- _Exercise aim_: Would you repeat word for word the lines of the listing that follows, from the one with "middle dip: (91, 118)" up to and including the one with "thumb tip: (88, 192)", and leave out the images?

- _Task material_:
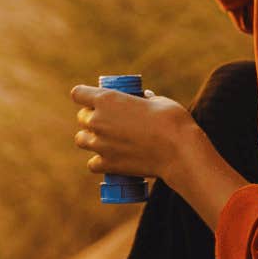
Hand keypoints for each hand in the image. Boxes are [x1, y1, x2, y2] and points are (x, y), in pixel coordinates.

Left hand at [70, 83, 201, 184]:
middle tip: (106, 121)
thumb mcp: (158, 101)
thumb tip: (145, 98)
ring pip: (81, 140)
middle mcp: (98, 121)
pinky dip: (99, 162)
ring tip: (105, 140)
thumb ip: (146, 99)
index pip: (78, 94)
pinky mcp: (107, 164)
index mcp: (106, 99)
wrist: (179, 152)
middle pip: (81, 118)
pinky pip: (92, 164)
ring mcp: (100, 144)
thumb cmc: (172, 121)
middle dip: (91, 118)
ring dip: (90, 139)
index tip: (93, 100)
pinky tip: (109, 160)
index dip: (84, 96)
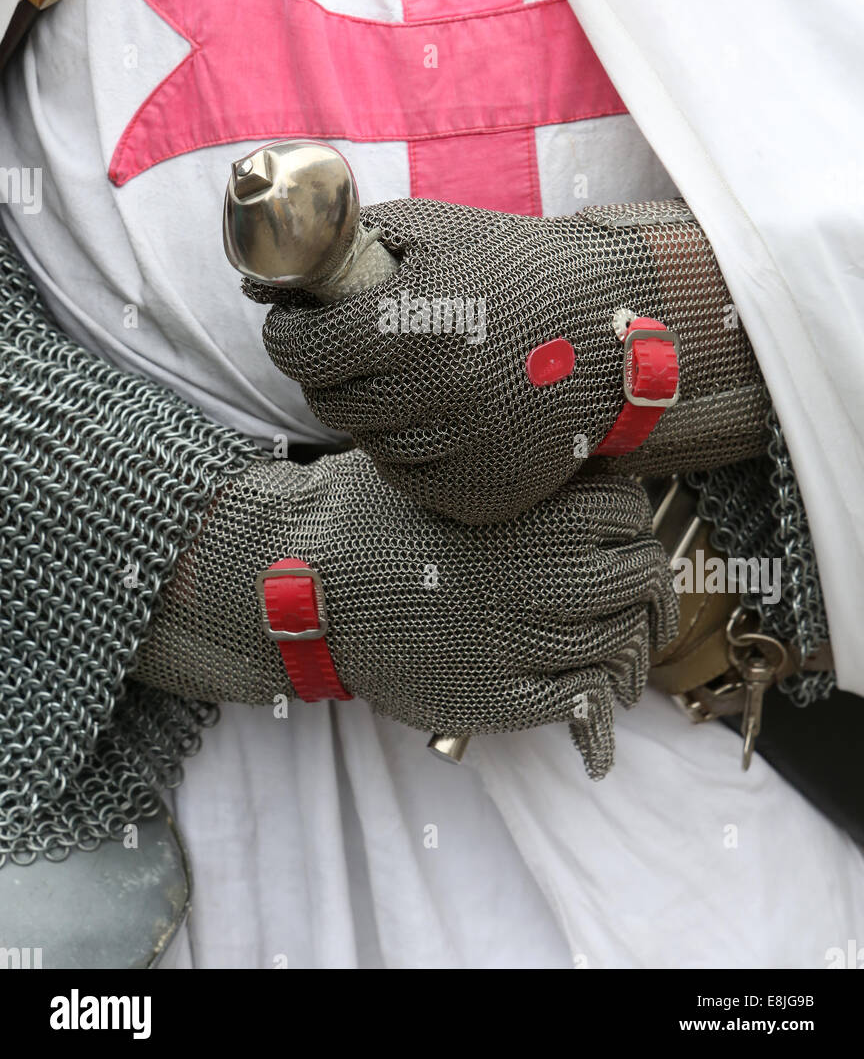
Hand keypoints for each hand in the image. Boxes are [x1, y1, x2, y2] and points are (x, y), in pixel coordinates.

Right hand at [136, 450, 674, 778]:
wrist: (303, 586)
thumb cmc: (365, 516)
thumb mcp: (441, 469)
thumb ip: (510, 471)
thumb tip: (571, 462)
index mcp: (530, 514)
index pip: (628, 508)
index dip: (626, 515)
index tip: (614, 525)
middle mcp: (540, 576)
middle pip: (640, 574)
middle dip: (641, 575)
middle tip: (628, 582)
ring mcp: (523, 642)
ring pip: (619, 638)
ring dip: (628, 634)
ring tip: (617, 631)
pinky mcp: (500, 699)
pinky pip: (580, 696)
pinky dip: (597, 687)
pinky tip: (588, 677)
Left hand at [251, 198, 765, 522]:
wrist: (611, 324)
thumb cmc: (511, 267)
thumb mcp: (432, 231)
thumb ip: (348, 248)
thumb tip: (265, 279)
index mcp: (416, 319)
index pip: (301, 349)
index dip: (288, 333)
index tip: (295, 324)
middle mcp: (439, 389)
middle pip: (329, 401)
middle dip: (329, 372)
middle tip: (356, 351)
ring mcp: (466, 448)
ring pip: (368, 443)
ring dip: (372, 413)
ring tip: (411, 378)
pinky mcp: (487, 491)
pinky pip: (410, 480)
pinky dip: (411, 452)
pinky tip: (443, 415)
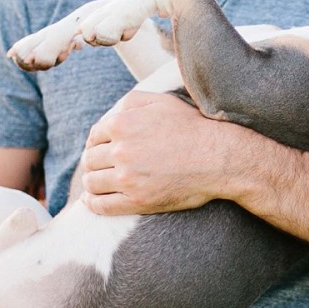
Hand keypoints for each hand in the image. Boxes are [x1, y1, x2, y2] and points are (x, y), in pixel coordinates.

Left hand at [81, 90, 247, 214]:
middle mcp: (121, 151)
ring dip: (91, 182)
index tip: (102, 149)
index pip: (94, 136)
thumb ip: (132, 101)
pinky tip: (93, 201)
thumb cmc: (192, 127)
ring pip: (92, 183)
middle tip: (100, 167)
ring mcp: (128, 178)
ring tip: (97, 183)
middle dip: (93, 162)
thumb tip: (112, 113)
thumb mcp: (162, 101)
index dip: (97, 142)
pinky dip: (93, 203)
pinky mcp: (138, 201)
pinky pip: (102, 206)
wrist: (218, 158)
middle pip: (90, 160)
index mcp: (122, 124)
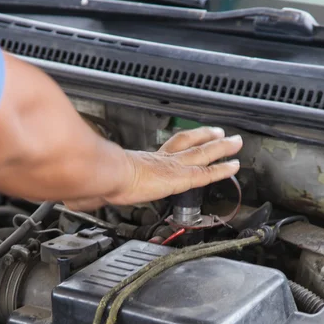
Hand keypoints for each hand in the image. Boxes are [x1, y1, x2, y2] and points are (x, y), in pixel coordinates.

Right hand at [104, 127, 242, 205]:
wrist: (108, 175)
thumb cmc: (103, 177)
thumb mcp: (107, 177)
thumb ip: (106, 183)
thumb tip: (88, 192)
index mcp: (145, 160)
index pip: (169, 147)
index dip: (182, 141)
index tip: (191, 137)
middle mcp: (162, 159)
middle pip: (190, 143)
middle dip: (206, 137)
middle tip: (220, 132)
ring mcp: (174, 167)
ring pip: (204, 154)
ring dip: (221, 148)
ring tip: (235, 142)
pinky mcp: (181, 178)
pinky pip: (207, 173)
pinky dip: (222, 170)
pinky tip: (234, 167)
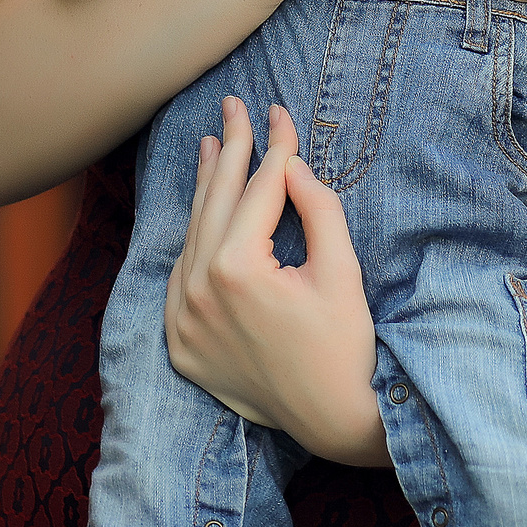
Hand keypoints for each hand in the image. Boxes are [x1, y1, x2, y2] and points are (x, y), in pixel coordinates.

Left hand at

- _Expected answer_:
middle dip: (91, 118)
ring dip: (90, 139)
index tip: (93, 100)
pinky tip: (109, 160)
index dip: (84, 96)
Hand keypoints for each hand in the image. Boxes are [x1, y1, x2, y2] and points are (x, y), in pixel coordinates.

Right hand at [136, 450, 674, 778]:
wrist: (303, 586)
thumb cmc: (365, 516)
thumb mcp: (441, 469)
thumb ip: (510, 471)
thumb tip: (571, 462)
index mcp: (530, 514)
index pip: (628, 508)
index dip: (626, 515)
index tip: (614, 525)
middle mcp: (540, 576)
middle pip: (640, 574)
middle dip: (641, 575)
middle tip: (628, 582)
ring mcp: (523, 642)
ring pip: (619, 638)
ring dip: (628, 634)
ring tip: (617, 631)
pinky mcp: (500, 699)
pinky pip: (580, 696)
pinky dip: (597, 687)
pinky tip: (588, 677)
Left hand at [251, 198, 765, 522]:
wrist: (611, 324)
thumb cmc: (511, 267)
thumb mcp: (432, 231)
thumb ip: (348, 248)
thumb tip: (265, 279)
index mcp: (416, 319)
index pip: (301, 349)
index dip: (288, 333)
index tip: (295, 324)
middle mcp: (439, 389)
middle pip: (329, 401)
middle dip: (329, 372)
middle tip: (356, 351)
ring mcp: (466, 448)
ring pip: (368, 443)
ring dip: (372, 413)
ring tip: (411, 378)
pinky mcp: (487, 491)
pinky pip: (410, 480)
pinky dip: (411, 452)
pinky tip: (443, 415)
Hand keypoints for each hand in the image. Boxes are [x1, y1, x2, y2] and points are (x, y), in pixel coordinates.

Left hand at [81, 90, 247, 214]:
middle mcp: (121, 151)
ring dip: (91, 182)
index tip: (102, 149)
index pip: (94, 136)
thumb ip: (132, 101)
pinky tip: (93, 201)
thumb cmc: (192, 127)
ring pip: (92, 183)
middle tip: (100, 167)
ring mcp: (128, 178)
ring tip: (97, 183)
middle dip: (93, 162)
thumb tip: (112, 113)
thumb mcp: (162, 101)
index dip: (97, 142)
pinky dip: (93, 203)
pinky mcp: (138, 201)
pinky pip: (102, 206)
wrist: (218, 158)
middle pip: (90, 160)
index mcp: (122, 124)
Hand keypoints for each hand in the image. Boxes are [x1, y1, x2, y2] and points are (x, y), in pixel coordinates.

Right hand at [104, 127, 242, 205]:
wrist: (108, 175)
thumb cmc: (103, 177)
thumb mcp: (107, 177)
thumb ip: (106, 183)
thumb tip: (88, 192)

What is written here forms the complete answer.